The Russian Nobel laureate, who was awarded a gold medal in October 2021 along with Philippine journalist Maria Ressa for services to freedom of speech and fearless reporting in the face of harassment and death threats, said he never in his “wildest dreams” expected that the reward would bring in such a large amount.
His most optimistic hope was that she could reach $5 million.
Mr. Muratov said the auctioneers, at the request of UNICEF, checked the backgrounds of various bidders, including the winning bid, to ensure the money was not from an oligarch or any illegal criminal activity such as humans or drugs. human traffickers.
“They checked through the banking system, the financial system and all I can say is 100 percent that I was also informed, notified and shown that this is absolutely transparent and transparent money.“, he said in an interview with UN News.

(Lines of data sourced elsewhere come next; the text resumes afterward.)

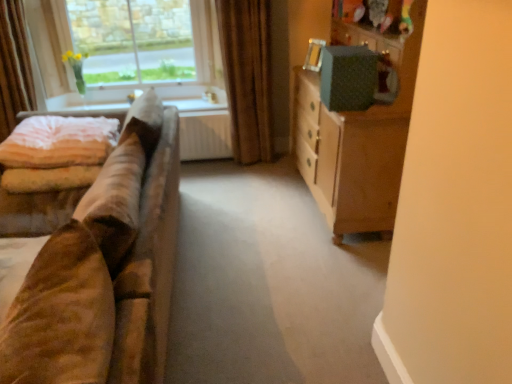
Find the location of `free spot in front of green textured cabinet at right`. free spot in front of green textured cabinet at right is located at coordinates (304, 276).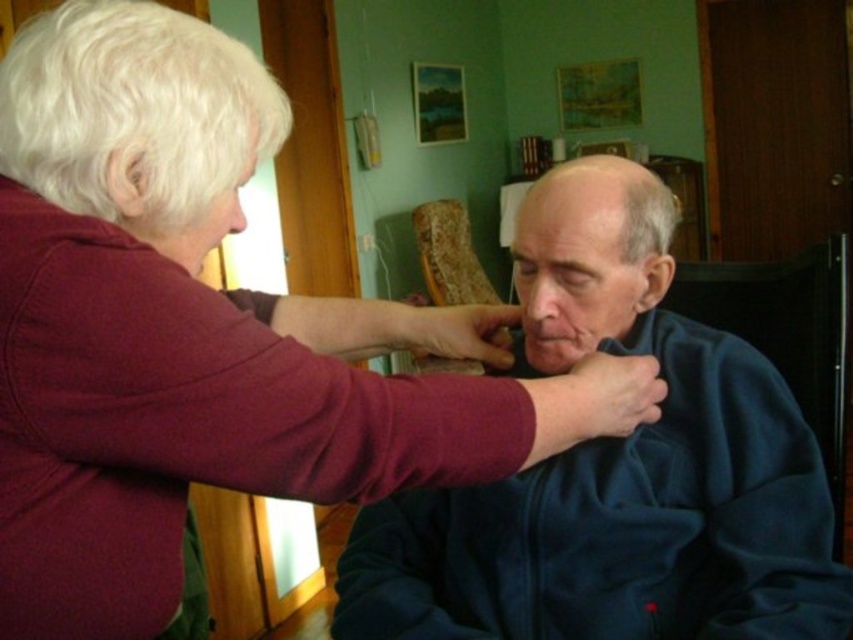
Does smooth bald head at center have a greater height compared to wooden textured chair at center?

In fact, smooth bald head at center may be shorter than wooden textured chair at center.

Which is behind, point (630, 212) or point (425, 209)?

Point (425, 209)

Does point (538, 202) come closer to viewer compared to point (456, 209)?

That is True.

This screenshot has width=853, height=640. In order to click on smooth bald head at center in this screenshot , I will do `click(583, 202)`.

In the scene shown: Who is higher up, dark blue fleece at center or white curly hair at upper left?

Positioned higher is white curly hair at upper left.

Measure the distance between point (566, 362) and camera.

Point (566, 362) is 3.37 feet from camera.

Locate an element on the screen. This screenshot has height=640, width=853. dark blue fleece at center is located at coordinates (618, 488).

Which is above, white curly hair at upper left or smooth bald head at center?

Positioned higher is white curly hair at upper left.

Locate an element on the screen. This screenshot has height=640, width=853. white curly hair at upper left is located at coordinates (132, 106).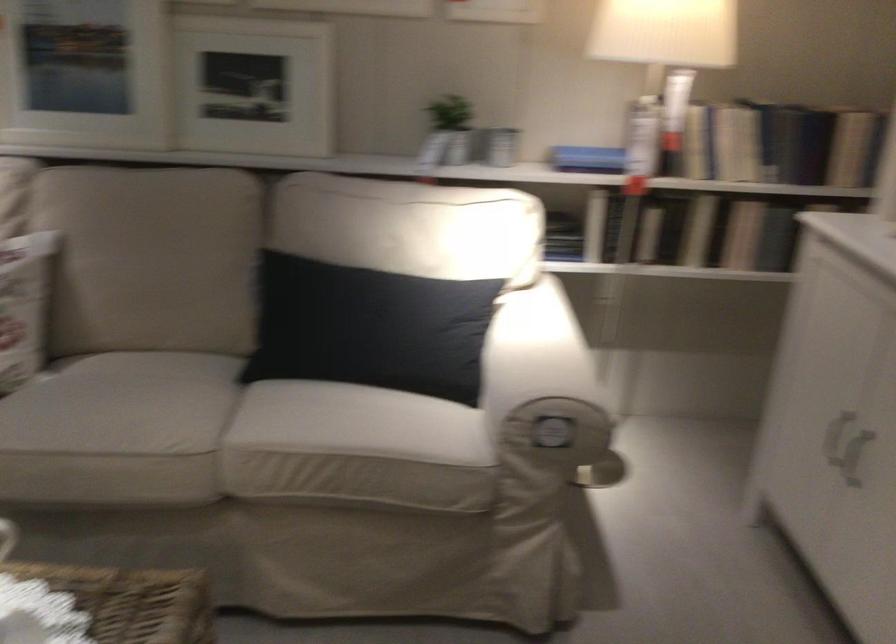
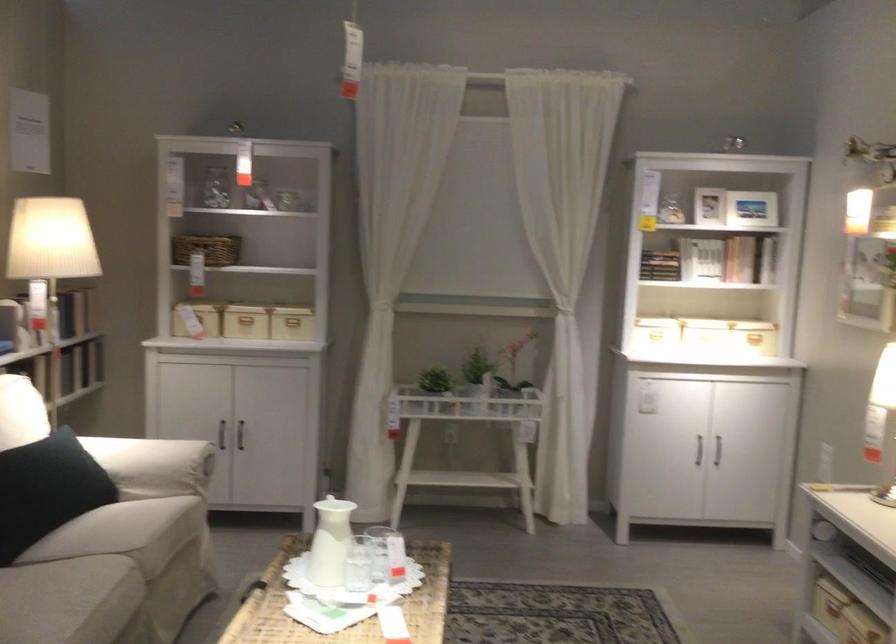
Locate, in the second image, the point that corresponds to pixel 333 324 in the first image.

(47, 489)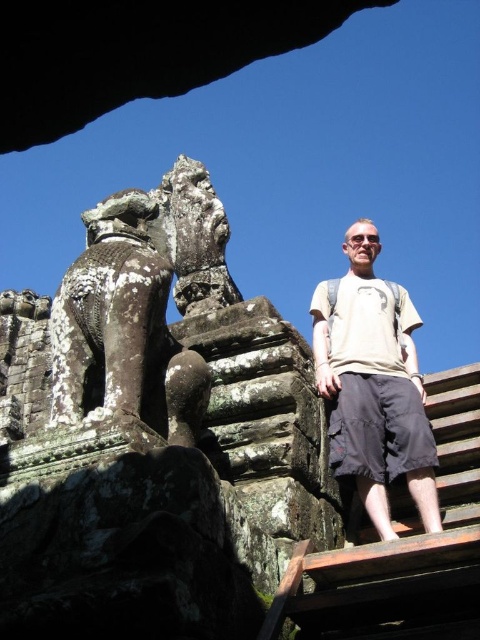
Question: Which point is closer to the camera?

Choices:
 (A) weathered stone statue at upper center
 (B) beige cotton t-shirt at center

Answer: (B)

Question: Considering the relative positions of wooden stairs at center and beige cotton t-shirt at center in the image provided, where is wooden stairs at center located with respect to beige cotton t-shirt at center?

Choices:
 (A) right
 (B) left

Answer: (A)

Question: Which of the following is the closest to the observer?

Choices:
 (A) beige cotton t-shirt at center
 (B) wooden stairs at center

Answer: (B)

Question: Can you confirm if wooden stairs at center is thinner than weathered stone statue at upper center?

Choices:
 (A) yes
 (B) no

Answer: (B)

Question: Is wooden stairs at center positioned in front of weathered stone statue at upper center?

Choices:
 (A) no
 (B) yes

Answer: (B)

Question: Which object appears farthest from the camera in this image?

However, he did not disclose the identity of the bidder, indicating that he did not know the name and that anonymity was guaranteed: “If I had known, I would not have disclosed this because it is a pure conflict of interest: people agreed with the rules that we proposed, and then we would have taken and violated the rules. This does not work“.
“It’s my country’s fault”
Explaining the many reasons why his publication cannot imagine allowing a Russian bidder to bid, or why he believes his newspaper should not transfer money directly to the Ukrainian government, he said that it would be a failure given the state war.
If first [Ukrainians] were angry, now they are furious – their country is torn, off the face of the earth …When you see all this every second, you constantly sound an alarm, you live between an apartment and a bomb shelter … It’s my country’s fault“.